Having the orbit line a little darker 'in back' and lighter 'up front' would be quite helpful.
 
Very nice effort - but doesn't help the specific problem raised in the OP. The relationship between the blue circle (which is always properly circular) and the orbit line does tell you your position relative to the plane of orbit - but you can actually determine that simply by observing the degree of "circularness" of the orbit line so it doesn't give you any additional information - just a more accurate measurement method really. The problem really is this - is that part of the line that my eye is telling me is at the front really at the front? or is it at the back? This is the old "is the box hollow or am I looking at the outside of it" - caused by a 2-D representation of a 3-D object in wireframe (which is what an orbit line actually is - a wireframe). I imagine this isn't a problem in VR.

It's actually not too much of a problem - it's just that for people like me (and obviously the OP), we like to aim for the perfect approach every time. It's part of our goal to be a great pilot right? So if we guess right then when we head down, say, to expand the orbit line out into a full circle (for the underneath approach) and the orbit line does indeed start to become more circular then great - perfect approach. But if we head down and we see the orbit line start to compress towards a line then we know we have guessed wrong and have to then head up (and rotate our ship) to the other side of the plane of orbit. The blue circle helps in no way with this.
It is only a problem for the initial guess - do we head down or up?
 
I agree that any great pilot should always try to approach from mailbox side. So long as you approach form planet side you will be approaching from the correct direction. now it used to be really easy to do this but i do believe they changed the orientation of stations to planets. They used to directly face the planet but from observations they seem to be slightly skewed from direct face. Maybe I am wrong. Just seems that way now.

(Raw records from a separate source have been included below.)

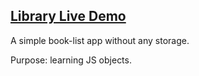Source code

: ## **[Library Live Demo](https://engineman11.github.io/Library/)**

A simple book-list app without any storage.

Purpose: learning JS objects.
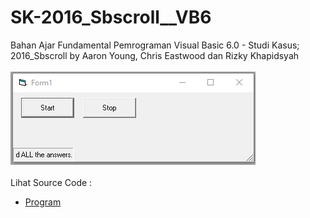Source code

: # SK-2016_Sbscroll__VB6
Bahan Ajar Fundamental Pemrograman Visual Basic 6.0 - Studi Kasus; 2016_Sbscroll by Aaron Young, Chris Eastwood dan Rizky Khapidsyah<br><br>
<img src="https://github.com/RizkyKhapidsyah/SK-2016_Sbscroll__VB6/blob/main/result/001.PNG"><br><br>
Lihat Source Code : <br>
- <a href="https://github.com/RizkyKhapidsyah/SK-2016_Sbscroll__VB6/blob/main/Form1.frm">Program</a>
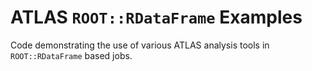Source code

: # ATLAS `ROOT::RDataFrame` Examples

Code demonstrating the use of various ATLAS analysis tools in `ROOT::RDataFrame` based jobs.
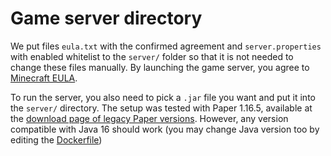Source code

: # Game server directory
We put files `eula.txt` with the confirmed agreement and `server.properties` with enabled whitelist to the `server/` folder so that it is not needed to change these files manually.
By launching the game server, you agree to [Minecraft EULA](https://account.mojang.com/documents/minecraft_eula).

To run the server, you also need to pick a `.jar` file you want and put it into the `server/` directory.
The setup was tested with Paper 1.16.5, available at the [download page of legacy Paper versions](https://papermc.io/legacy). However, any version compatible with Java 16 should work (you may change Java version too by editing the [Dockerfile](https://github.com/DOCtorActoAntohich/minecraft-whitelisting/blob/master/minecraft/Dockerfile))
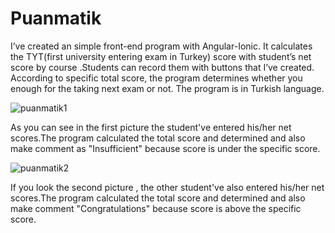 # Puanmatik
I’ve created an simple front-end program with Angular-Ionic. It calculates the TYT(first university
entering exam in Turkey) score with student’s net score by course .Students can record them with buttons that I’ve created.
According to specific total score, the program determines whether you enough for the taking next exam or not.
The program is in Turkish language.

![puanmatik1](https://user-images.githubusercontent.com/101573509/158471340-b24876c3-f016-441a-b561-bc3731808350.PNG)

As you can see in the first picture the student've entered his/her net scores.The program calculated the total score and determined and also make comment as "Insufficient" because score is under the specific score.

![puanmatik2](https://user-images.githubusercontent.com/101573509/158471355-4300bf98-3216-4fe4-abb6-19d8e6eef0ef.PNG)

If you look the second picture , the other student've also entered his/her net scores.The program calculated the total score and determined and also make comment "Congratulations" because score is above the specific score.


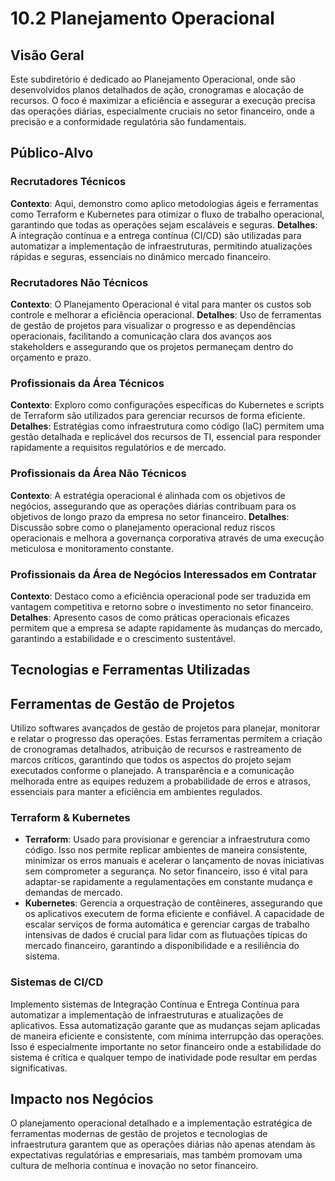 # 10.2 Planejamento Operacional

## Visão Geral

Este subdiretório é dedicado ao Planejamento Operacional, onde são desenvolvidos planos detalhados de ação, cronogramas e alocação de recursos. O foco é maximizar a eficiência e assegurar a execução precisa das operações diárias, especialmente cruciais no setor financeiro, onde a precisão e a conformidade regulatória são fundamentais.

## Público-Alvo

### Recrutadores Técnicos
  **Contexto**: Aqui, demonstro como aplico metodologias ágeis e ferramentas como Terraform e Kubernetes para otimizar o fluxo de trabalho operacional, garantindo que todas as operações sejam escaláveis e seguras.
  **Detalhes**: A integração contínua e a entrega contínua (CI/CD) são utilizadas para automatizar a implementação de infraestruturas, permitindo atualizações rápidas e seguras, essenciais no dinâmico mercado financeiro.

### Recrutadores Não Técnicos
  **Contexto**: O Planejamento Operacional é vital para manter os custos sob controle e melhorar a eficiência operacional.
  **Detalhes**: Uso de ferramentas de gestão de projetos para visualizar o progresso e as dependências operacionais, facilitando a comunicação clara dos avanços aos stakeholders e assegurando que os projetos permaneçam dentro do orçamento e prazo.

### Profissionais da Área Técnicos
  **Contexto**: Exploro como configurações específicas do Kubernetes e scripts de Terraform são utilizados para gerenciar recursos de forma eficiente.
  **Detalhes**: Estratégias como infraestrutura como código (IaC) permitem uma gestão detalhada e replicável dos recursos de TI, essencial para responder rapidamente a requisitos regulatórios e de mercado.

### Profissionais da Área Não Técnicos
  **Contexto**: A estratégia operacional é alinhada com os objetivos de negócios, assegurando que as operações diárias contribuam para os objetivos de longo prazo da empresa no setor financeiro.
  **Detalhes**: Discussão sobre como o planejamento operacional reduz riscos operacionais e melhora a governança corporativa através de uma execução meticulosa e monitoramento constante.

### Profissionais da Área de Negócios Interessados em Contratar
  **Contexto**: Destaco como a eficiência operacional pode ser traduzida em vantagem competitiva e retorno sobre o investimento no setor financeiro.
  **Detalhes**: Apresento casos de como práticas operacionais eficazes permitem que a empresa se adapte rapidamente às mudanças do mercado, garantindo a estabilidade e o crescimento sustentável.

## Tecnologias e Ferramentas Utilizadas

## Ferramentas de Gestão de Projetos
  Utilizo softwares avançados de gestão de projetos para planejar, monitorar e relatar o progresso das operações. Estas ferramentas permitem a criação de cronogramas detalhados, atribuição de recursos e rastreamento de marcos críticos, garantindo que todos os aspectos do projeto sejam executados conforme o planejado. A transparência e a comunicação melhorada entre as equipes reduzem a probabilidade de erros e atrasos, essenciais para manter a eficiência em ambientes regulados.

### Terraform & Kubernetes
  - **Terraform**: Usado para provisionar e gerenciar a infraestrutura como código. Isso nos permite replicar ambientes de maneira consistente, minimizar os erros manuais e acelerar o lançamento de novas iniciativas sem comprometer a segurança. No setor financeiro, isso é vital para adaptar-se rapidamente a regulamentações em constante mudança e demandas de mercado.
  - **Kubernetes**: Gerencia a orquestração de contêineres, assegurando que os aplicativos executem de forma eficiente e confiável. A capacidade de escalar serviços de forma automática e gerenciar cargas de trabalho intensivas de dados é crucial para lidar com as flutuações típicas do mercado financeiro, garantindo a disponibilidade e a resiliência do sistema.

### Sistemas de CI/CD
  Implemento sistemas de Integração Contínua e Entrega Contínua para automatizar a implementação de infraestruturas e atualizações de aplicativos. Essa automatização garante que as mudanças sejam aplicadas de maneira eficiente e consistente, com mínima interrupção das operações. Isso é especialmente importante no setor financeiro onde a estabilidade do sistema é crítica e qualquer tempo de inatividade pode resultar em perdas significativas.


## Impacto nos Negócios

O planejamento operacional detalhado e a implementação estratégica de ferramentas modernas de gestão de projetos e tecnologias de infraestrutura garantem que as operações diárias não apenas atendam às expectativas regulatórias e empresariais, mas também promovam uma cultura de melhoria contínua e inovação no setor financeiro.
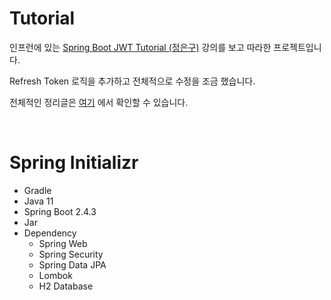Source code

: # Tutorial 

인프런에 있는 [Spring Boot JWT Tutorial (정은구)](https://www.inflearn.com/course/%EC%8A%A4%ED%94%84%EB%A7%81%EB%B6%80%ED%8A%B8-jwt#) 강의를 보고 따라한 프로젝트입니다.

Refresh Token 로직을 추가하고 전체적으로 수정을 조금 했습니다.

전체적인 정리글은 [여기](https://github.com/ParkJiwoon/PrivateStudy/blob/master/spring/security.md) 에서 확인할 수 있습니다.

<br>

# Spring Initializr

- Gradle
- Java 11
- Spring Boot 2.4.3
- Jar
- Dependency
  - Spring Web
  - Spring Security
  - Spring Data JPA
  - Lombok
  - H2 Database
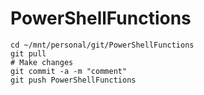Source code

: # PowerShellFunctions

    cd ~/mnt/personal/git/PowerShellFunctions
    git pull
    # Make changes
    git commit -a -m "comment"
    git push PowerShellFunctions

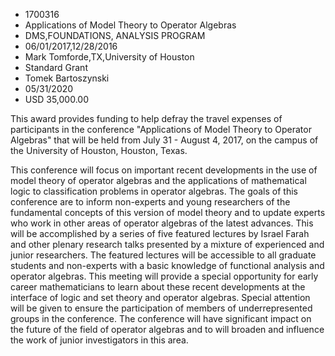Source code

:
* 1700316
* Applications of Model Theory to Operator Algebras
* DMS,FOUNDATIONS, ANALYSIS PROGRAM
* 06/01/2017,12/28/2016
* Mark Tomforde,TX,University of Houston
* Standard Grant
* Tomek Bartoszynski
* 05/31/2020
* USD 35,000.00

This award provides funding to help defray the travel expenses of participants
in the conference "Applications of Model Theory to Operator Algebras" that will
be held from July 31 - August 4, 2017, on the campus of the University of
Houston, Houston, Texas.

This conference will focus on important recent developments in the use of model
theory of operator algebras and the applications of mathematical logic to
classification problems in operator algebras. The goals of this conference are
to inform non-experts and young researchers of the fundamental concepts of this
version of model theory and to update experts who work in other areas of
operator algebras of the latest advances. This will be accomplished by a series
of five featured lectures by Israel Farah and other plenary research talks
presented by a mixture of experienced and junior researchers. The featured
lectures will be accessible to all graduate students and non-experts with a
basic knowledge of functional analysis and operator algebras. This meeting will
provide a special opportunity for early career mathematicians to learn about
these recent developments at the interface of logic and set theory and operator
algebras. Special attention will be given to ensure the participation of members
of underrepresented groups in the conference. The conference will have
significant impact on the future of the field of operator algebras and to will
broaden and influence the work of junior investigators in this area.
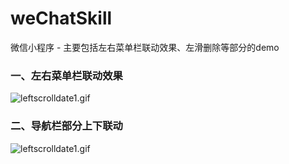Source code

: # weChatSkill
微信小程序 - 主要包括左右菜单栏联动效果、左滑删除等部分的demo
### 一、左右菜单栏联动效果
![leftscrolldate1.gif](https://i.loli.net/2020/04/01/vAN6fT7KtlywQCh.gif)

### 二、导航栏部分上下联动
![leftscrolldate1.gif](https://i.loli.net/2020/04/02/F2347wiXtJMTsou.gif)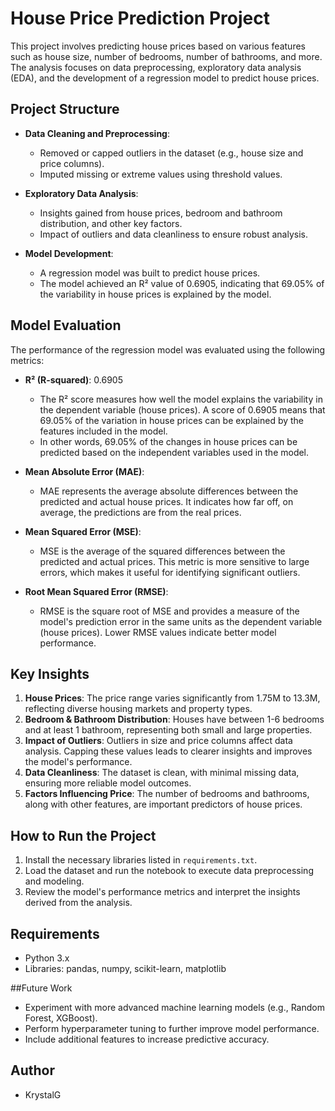 # House Price Prediction Project

This project involves predicting house prices based on various features such as house size, number of bedrooms, number of bathrooms, and more. The analysis focuses on data preprocessing, exploratory data analysis (EDA), and the development of a regression model to predict house prices.

## Project Structure
- **Data Cleaning and Preprocessing**:
  - Removed or capped outliers in the dataset (e.g., house size and price columns).
  - Imputed missing or extreme values using threshold values.
  
- **Exploratory Data Analysis**:
  - Insights gained from house prices, bedroom and bathroom distribution, and other key factors.
  - Impact of outliers and data cleanliness to ensure robust analysis.

- **Model Development**:
  - A regression model was built to predict house prices.
  - The model achieved an R² value of 0.6905, indicating that 69.05% of the variability in house prices is explained by the model.

## Model Evaluation
The performance of the regression model was evaluated using the following metrics:

- **R² (R-squared)**: 0.6905
  - The R² score measures how well the model explains the variability in the dependent variable (house prices). A score of 0.6905 means that 69.05% of the variation in house prices can be explained by the features included in the model.
  - In other words, 69.05% of the changes in house prices can be predicted based on the independent variables used in the model.

- **Mean Absolute Error (MAE)**:
  - MAE represents the average absolute differences between the predicted and actual house prices. It indicates how far off, on average, the predictions are from the real prices.

- **Mean Squared Error (MSE)**:
  - MSE is the average of the squared differences between the predicted and actual prices. This metric is more sensitive to large errors, which makes it useful for identifying significant outliers.

- **Root Mean Squared Error (RMSE)**:
  - RMSE is the square root of MSE and provides a measure of the model's prediction error in the same units as the dependent variable (house prices). Lower RMSE values indicate better model performance.

## Key Insights
1. **House Prices**: The price range varies significantly from 1.75M to 13.3M, reflecting diverse housing markets and property types.
2. **Bedroom & Bathroom Distribution**: Houses have between 1-6 bedrooms and at least 1 bathroom, representing both small and large properties.
3. **Impact of Outliers**: Outliers in size and price columns affect data analysis. Capping these values leads to clearer insights and improves the model's performance.
4. **Data Cleanliness**: The dataset is clean, with minimal missing data, ensuring more reliable model outcomes.
5. **Factors Influencing Price**: The number of bedrooms and bathrooms, along with other features, are important predictors of house prices.

## How to Run the Project
1. Install the necessary libraries listed in `requirements.txt`.
2. Load the dataset and run the notebook to execute data preprocessing and modeling.
3. Review the model's performance metrics and interpret the insights derived from the analysis.

## Requirements
- Python 3.x
- Libraries: pandas, numpy, scikit-learn, matplotlib

##Future Work
- Experiment with more advanced machine learning models (e.g., Random Forest, XGBoost).
- Perform hyperparameter tuning to further improve model performance.
- Include additional features to increase predictive accuracy.

## Author
- KrystalG
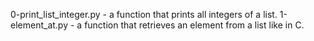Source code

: 0-print_list_integer.py - a function that prints all integers of a list.
1-element_at.py - a function that retrieves an element from a list like in C.
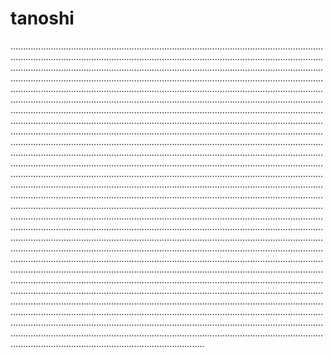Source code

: # tanoshi

.............................................................................................................................................................................................................................................................................................................................................................................................................................................................................................................................................................................................................................................................................................................................................................................................................................................................................................................................................................................................................................................................................................................................................................................................................................................................................................................................................................................................................................................................................................................................................................................................................................................................................................................................................................................................................................................................................................................................................................................................................................................................................................................................................................................................................................................................................................................................................................................................................................................................................................................................................................................................................................................................................................................................................................................................................................................................................................................................................................................................................................................................................................................................................................................................................................................................................................................................................................................................................................................................................................................................................................................................................................................................................................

Believe me. Some indicator that would tell you how well you are lined up to mail box while in SC would be great. Until then. Approach from under and planet side.
 
The blue lines you refer to are just distance markers from the planet at 10x 50x 100x 500x 1000x it's radius (or some such figures)

The fading of lines towards the back would be most appreciated - just from their yellow/orange into red would be fine imho it only needs to be subtle really
 
The blue lines you refer to are just distance markers from the planet at 10x 50x 100x 500x 1000x it's radius (or some such figures)

The fading of lines towards the back would be most appreciated - just from their yellow/orange into red would be fine imho it only needs to be subtle really

They may be distance markers, but i used them as orientation references. It works so therefore it is. So therefore it could be both
 
A broken orbit line like the dotted text would help a great deal in what is being obscured.
Maybe a bit more visual reference as you approach closer to your destination, a spatial awareness hud or something, not sure how it could be implemented, just floating the idea out there.
 
Not easy to describe, but the blue lines can orient your approach to the station properly 100% of the time.

When the first blue circle pops, line up the aiming reticle so that the vertical line at the bottom is perpendicular to the blue circle's outer edge. Maintain that orientation until you can line up the reticle so that the vertical line at the bottom is dead on the yellow orbit line and the planet is to your right. then all you need to do is split the difference between the orbit line and the planet , rotate 90 degrees and line up on the station with the planet behind you. 9 times out of 10 you'll be facing the station entrance. The closer the station orbit is to the planet the harder it is to get just right, but following the outer blue orbit line with the bottom vertical pip on the reticle maintaining perpendicular orientation is the key. As the outer blue line fades, just do the same thing on the next blue circle following them in from outer to the next circle as they fade.

Sounds complicated, but it really isn't. Repetition will help.